Luisa (Marion Cotillard), esposa de um marido que faz filmes e, por isso, ele vive numa espécie de sonho no qual seus atos nem sempre são o que parecem. Ele pode criar temas românticos na sua imaginação, ele engendra fantasias, as vive e as dá. Mas ele não sabe distinguir seu trabalho de seu lar. Ele é o gênio, o diretor e ela a fã, a atriz, a amante. Infinitos sonhos tiveram a compartilhar num tempo em que cantavam juntos a noite toda ao telefone. Mas, como a respiração, ele abre a boca e só saem mentiras. Seu esforço de mentir e trair é exaustivo. E exausta ela confessa: “Não me admira não ter roteiro, pois está ocupado inventando sua vida”.
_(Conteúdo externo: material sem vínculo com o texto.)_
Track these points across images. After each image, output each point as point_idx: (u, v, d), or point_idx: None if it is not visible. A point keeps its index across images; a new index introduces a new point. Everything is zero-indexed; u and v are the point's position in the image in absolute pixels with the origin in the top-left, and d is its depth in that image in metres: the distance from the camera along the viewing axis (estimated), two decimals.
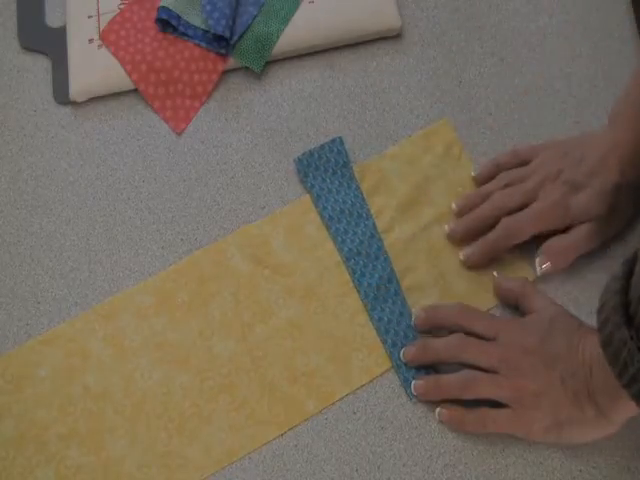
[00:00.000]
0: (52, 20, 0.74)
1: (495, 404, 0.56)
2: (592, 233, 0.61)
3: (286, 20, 0.71)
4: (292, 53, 0.72)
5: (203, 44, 0.70)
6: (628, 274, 0.46)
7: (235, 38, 0.70)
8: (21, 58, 0.73)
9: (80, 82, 0.70)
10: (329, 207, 0.65)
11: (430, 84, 0.71)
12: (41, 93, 0.72)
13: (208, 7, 0.69)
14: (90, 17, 0.72)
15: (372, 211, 0.66)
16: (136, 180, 0.68)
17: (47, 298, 0.64)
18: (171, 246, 0.66)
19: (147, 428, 0.60)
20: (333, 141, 0.68)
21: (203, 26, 0.70)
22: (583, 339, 0.55)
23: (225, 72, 0.71)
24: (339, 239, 0.64)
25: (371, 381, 0.61)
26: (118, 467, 0.59)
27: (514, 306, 0.62)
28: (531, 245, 0.63)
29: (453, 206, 0.65)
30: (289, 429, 0.59)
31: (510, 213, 0.62)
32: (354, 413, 0.60)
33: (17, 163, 0.70)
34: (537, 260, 0.62)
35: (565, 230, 0.62)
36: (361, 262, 0.63)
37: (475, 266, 0.63)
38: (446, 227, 0.64)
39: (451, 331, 0.59)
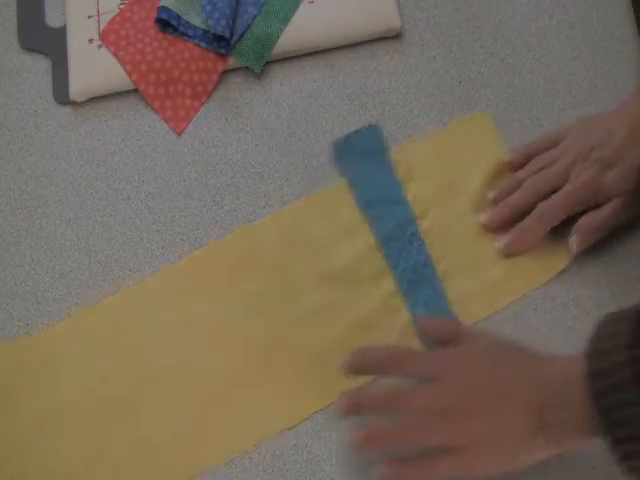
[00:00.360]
0: (52, 20, 0.74)
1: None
2: (622, 207, 0.60)
3: (286, 20, 0.71)
4: (292, 53, 0.72)
5: (203, 44, 0.70)
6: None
7: (235, 38, 0.70)
8: (21, 58, 0.73)
9: (80, 82, 0.70)
10: (365, 192, 0.66)
11: (430, 84, 0.71)
12: (41, 93, 0.72)
13: (208, 7, 0.69)
14: (90, 17, 0.72)
15: (407, 197, 0.66)
16: (136, 180, 0.68)
17: (47, 298, 0.64)
18: (171, 246, 0.66)
19: (177, 408, 0.60)
20: (369, 127, 0.68)
21: (203, 26, 0.70)
22: (531, 368, 0.52)
23: (225, 72, 0.71)
24: (374, 223, 0.64)
25: (374, 381, 0.61)
26: (148, 444, 0.59)
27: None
28: (562, 227, 0.62)
29: (489, 195, 0.65)
30: (314, 413, 0.59)
31: (545, 197, 0.62)
32: None
33: (17, 163, 0.70)
34: (570, 240, 0.61)
35: (596, 206, 0.61)
36: (396, 247, 0.63)
37: (513, 254, 0.63)
38: (482, 217, 0.64)
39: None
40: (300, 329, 0.62)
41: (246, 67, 0.71)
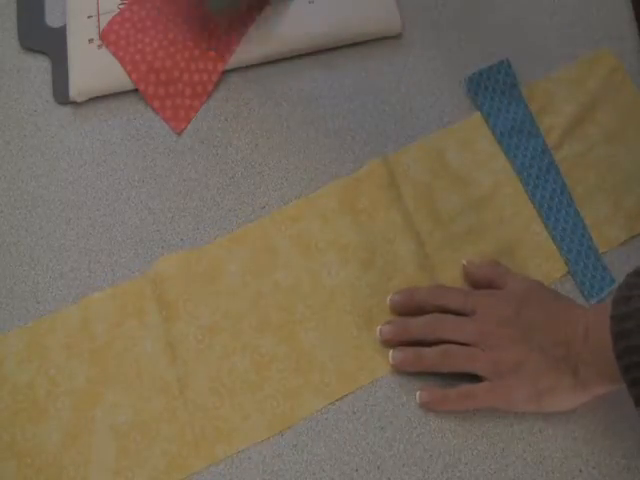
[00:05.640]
0: (52, 20, 0.74)
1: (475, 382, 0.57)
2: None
3: None
4: (292, 53, 0.72)
5: None
6: None
7: None
8: (21, 58, 0.73)
9: (80, 82, 0.70)
10: (499, 124, 0.68)
11: (430, 84, 0.71)
12: (41, 93, 0.72)
13: None
14: (90, 17, 0.73)
15: (541, 129, 0.67)
16: (136, 180, 0.68)
17: (47, 298, 0.64)
18: (171, 246, 0.66)
19: (337, 322, 0.62)
20: (501, 62, 0.70)
21: None
22: (567, 312, 0.56)
23: (225, 72, 0.71)
24: (511, 154, 0.67)
25: (372, 382, 0.61)
26: (310, 357, 0.61)
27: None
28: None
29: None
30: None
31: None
32: (354, 413, 0.60)
33: (17, 163, 0.70)
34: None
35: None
36: (533, 175, 0.66)
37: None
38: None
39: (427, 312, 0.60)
40: (447, 253, 0.64)
41: (246, 67, 0.71)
Carla (Penélope Cruz), a amante, uma brincadeira de faz de conta. A menina selvagem que ao se apaixonar por esse galã (des)conhecido, foi como se entrasse num quarto errado, onde o homem, na cama, não tem a mínima idéia de quem ela seja, mas a deseja. Enquanto ele vive sua vida sem dela se lembrar, ela insiste: “Eu continuo aqui... Vou ficar aqui te esperando com as pernas abertas”.


Lili (Judi Dench), a figurinista, seu constante incentivo a criar. Atenta à vontade do público de sorrir, amar e sonhar por meio dos filmes. Essas são propriedades infantes e assim, diz ela: “Se deixar de ser criança nunca irá fazer outro filme”.
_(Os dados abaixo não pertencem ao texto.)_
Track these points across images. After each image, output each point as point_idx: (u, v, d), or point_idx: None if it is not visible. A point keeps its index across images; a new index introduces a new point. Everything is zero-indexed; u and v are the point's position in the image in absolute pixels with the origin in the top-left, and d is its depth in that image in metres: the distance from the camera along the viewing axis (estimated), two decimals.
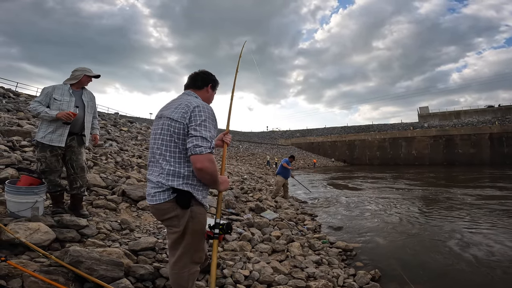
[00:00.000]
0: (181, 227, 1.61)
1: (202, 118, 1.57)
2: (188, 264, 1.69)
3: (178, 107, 1.64)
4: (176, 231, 1.63)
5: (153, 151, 1.67)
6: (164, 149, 1.60)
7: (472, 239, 4.74)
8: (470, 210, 7.17)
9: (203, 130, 1.54)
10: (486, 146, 45.85)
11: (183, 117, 1.58)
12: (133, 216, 3.72)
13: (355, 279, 3.12)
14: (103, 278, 1.88)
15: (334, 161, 54.94)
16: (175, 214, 1.59)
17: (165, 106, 1.77)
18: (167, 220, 1.64)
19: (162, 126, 1.64)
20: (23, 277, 1.73)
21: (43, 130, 2.83)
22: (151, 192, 1.61)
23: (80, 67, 3.08)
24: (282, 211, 6.25)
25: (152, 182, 1.62)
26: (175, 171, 1.57)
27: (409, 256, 4.06)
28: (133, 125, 18.51)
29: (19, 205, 2.54)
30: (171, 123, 1.59)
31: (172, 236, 1.66)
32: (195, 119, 1.56)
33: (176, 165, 1.58)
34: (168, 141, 1.60)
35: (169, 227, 1.68)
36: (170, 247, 1.72)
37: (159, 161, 1.60)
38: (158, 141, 1.63)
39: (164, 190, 1.57)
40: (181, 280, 1.69)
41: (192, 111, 1.58)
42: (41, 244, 2.16)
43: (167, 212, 1.60)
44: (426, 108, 65.57)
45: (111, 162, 6.09)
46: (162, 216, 1.65)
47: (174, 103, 1.73)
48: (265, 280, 2.57)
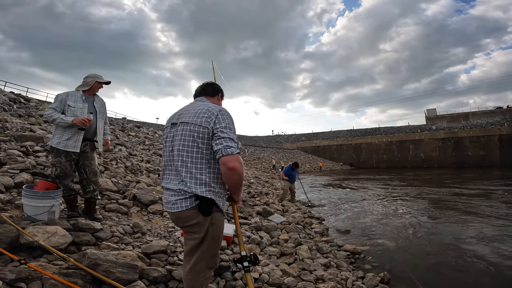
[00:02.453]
0: (202, 234, 1.61)
1: (227, 121, 1.60)
2: (204, 270, 1.70)
3: (199, 112, 1.65)
4: (196, 237, 1.63)
5: (171, 158, 1.66)
6: (186, 155, 1.59)
7: (483, 242, 4.70)
8: (481, 213, 7.10)
9: (230, 132, 1.57)
10: (496, 148, 45.19)
11: (207, 122, 1.59)
12: (144, 220, 3.80)
13: (364, 282, 3.13)
14: (119, 281, 1.94)
15: (342, 164, 54.63)
16: (196, 222, 1.59)
17: (179, 113, 1.77)
18: (187, 227, 1.64)
19: (183, 132, 1.62)
20: (42, 280, 1.77)
21: (58, 136, 2.89)
22: (172, 200, 1.60)
23: (92, 73, 3.16)
24: (289, 215, 6.27)
25: (172, 190, 1.61)
26: (197, 178, 1.56)
27: (418, 258, 4.05)
28: (140, 129, 18.74)
29: (36, 209, 2.62)
30: (194, 128, 1.60)
31: (191, 242, 1.67)
32: (220, 122, 1.59)
33: (198, 171, 1.57)
34: (190, 147, 1.59)
35: (189, 233, 1.67)
36: (187, 253, 1.73)
37: (178, 168, 1.59)
38: (178, 147, 1.62)
39: (187, 198, 1.56)
40: (196, 285, 1.70)
41: (216, 115, 1.61)
42: (59, 247, 2.22)
43: (188, 220, 1.60)
44: (433, 110, 64.96)
45: (121, 167, 6.20)
46: (183, 223, 1.64)
47: (189, 109, 1.73)
48: (275, 283, 2.60)
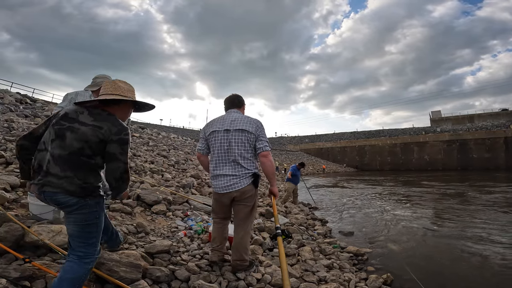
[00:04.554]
0: (253, 202, 2.44)
1: (263, 130, 2.44)
2: (250, 231, 2.55)
3: (247, 122, 2.39)
4: (249, 205, 2.43)
5: (228, 153, 2.35)
6: (244, 150, 2.34)
7: (488, 245, 4.64)
8: (487, 216, 7.02)
9: (266, 137, 2.43)
10: (501, 150, 44.77)
11: (255, 129, 2.37)
12: (148, 220, 3.81)
13: (367, 283, 3.11)
14: (122, 280, 1.95)
15: (345, 166, 54.41)
16: (252, 193, 2.40)
17: (223, 122, 2.44)
18: (245, 199, 2.39)
19: (239, 137, 2.35)
20: (46, 278, 1.79)
21: None
22: (232, 183, 2.31)
23: (101, 74, 3.18)
24: (293, 216, 6.26)
25: (230, 174, 2.33)
26: (250, 164, 2.38)
27: (422, 260, 4.02)
28: (144, 131, 18.84)
29: (41, 208, 2.64)
30: (247, 135, 2.35)
31: (245, 210, 2.43)
32: (261, 130, 2.41)
33: (250, 160, 2.38)
34: (245, 146, 2.35)
35: (244, 203, 2.41)
36: (240, 220, 2.46)
37: (237, 160, 2.32)
38: (236, 146, 2.33)
39: (247, 177, 2.35)
40: (245, 242, 2.45)
41: (258, 125, 2.41)
42: (63, 246, 2.23)
43: (248, 192, 2.37)
44: (438, 112, 64.49)
45: None
46: (245, 196, 2.37)
47: (235, 119, 2.43)
48: (277, 283, 2.59)
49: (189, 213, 4.37)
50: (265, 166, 2.40)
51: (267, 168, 2.41)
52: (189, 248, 3.01)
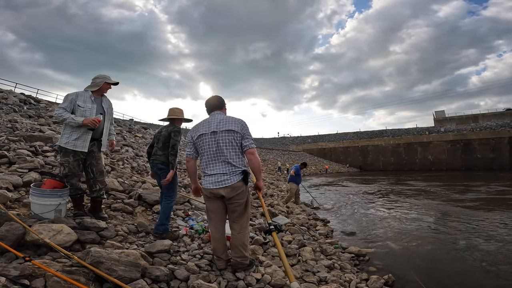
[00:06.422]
0: (245, 198, 2.53)
1: (248, 128, 2.57)
2: (247, 226, 2.60)
3: (232, 122, 2.52)
4: (241, 202, 2.50)
5: (218, 154, 2.46)
6: (232, 149, 2.46)
7: (491, 246, 4.61)
8: (491, 217, 6.97)
9: (251, 135, 2.57)
10: (506, 150, 44.31)
11: (240, 129, 2.50)
12: (149, 220, 3.83)
13: (368, 284, 3.10)
14: (121, 279, 1.95)
15: (348, 166, 54.19)
16: (243, 189, 2.49)
17: (209, 124, 2.54)
18: (237, 195, 2.46)
19: (226, 137, 2.46)
20: (46, 277, 1.79)
21: (67, 136, 2.91)
22: (225, 178, 2.42)
23: (101, 74, 3.18)
24: (294, 217, 6.25)
25: (221, 172, 2.43)
26: (239, 162, 2.49)
27: (423, 261, 4.00)
28: (147, 131, 18.92)
29: (43, 207, 2.67)
30: (234, 134, 2.47)
31: (239, 208, 2.51)
32: (246, 129, 2.54)
33: (238, 158, 2.49)
34: (233, 145, 2.47)
35: (237, 200, 2.48)
36: (236, 217, 2.54)
37: (228, 158, 2.43)
38: (224, 146, 2.44)
39: (237, 174, 2.45)
40: (245, 239, 2.53)
41: (242, 124, 2.54)
42: (64, 245, 2.25)
43: (239, 188, 2.45)
44: (442, 112, 63.96)
45: (127, 167, 6.26)
46: (236, 192, 2.44)
47: (220, 120, 2.54)
48: (277, 284, 2.59)
49: (190, 213, 4.38)
50: (252, 163, 2.52)
51: (254, 165, 2.53)
52: (190, 247, 3.02)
Stephanie (Kate Hudson), a jornalista deslumbrada pelo estilo e beleza do cinema italiano e do uomo romano que despe as mulheres com os olhos. Curiosa tanto em relação aos limites do que se pode mostrar num filme quanto ao que o diretor não mostra no filme. Para ela, a vida é real com o cinema italiano.


Claudia (Nicole Kidman), atriz e inspiração ao mesmo tempo, cabelo e maquiagem para um papel que não se sabe o qual. A personagem que ao invés de ser a mulher por trás dos grandes homens, prefere ser o homem. Mulher fantasia sobre um pedestal, compartimentada e escondida entre os elementos que compõem sua personagem. Insatisfeita com o amor mediado pela câmera ela se mostra real: “Não consigo continuar com esse papel”.


Sem roteiro, sem inspiração, sem elenco... Sem filme. Sem mais invenções, o mestre confessa: “Não existe filme, não posso mais fingir”. Seu corpo se aproxima dos 50, mas sua mente dos 10, ele é a pessoa que nunca cresceu. O único filme que poderia fazer agora é o de um homem tentando ter o seu amor de volta. Um recomeço, uma história de reconciliação...

Título: Nine. Direção: Guido Contini. Ação!


Quando deixamos nosso eu criança sentar em nosso colo, o roteiro da vida se abre e a criatividade desata dançando solta. Assim se mostra "NINE" (2009), do diretor Rob Marshall, fazendo da ausência de roteiro um roteiro poético e caloroso, a ponto de provocar êxtase e saudade.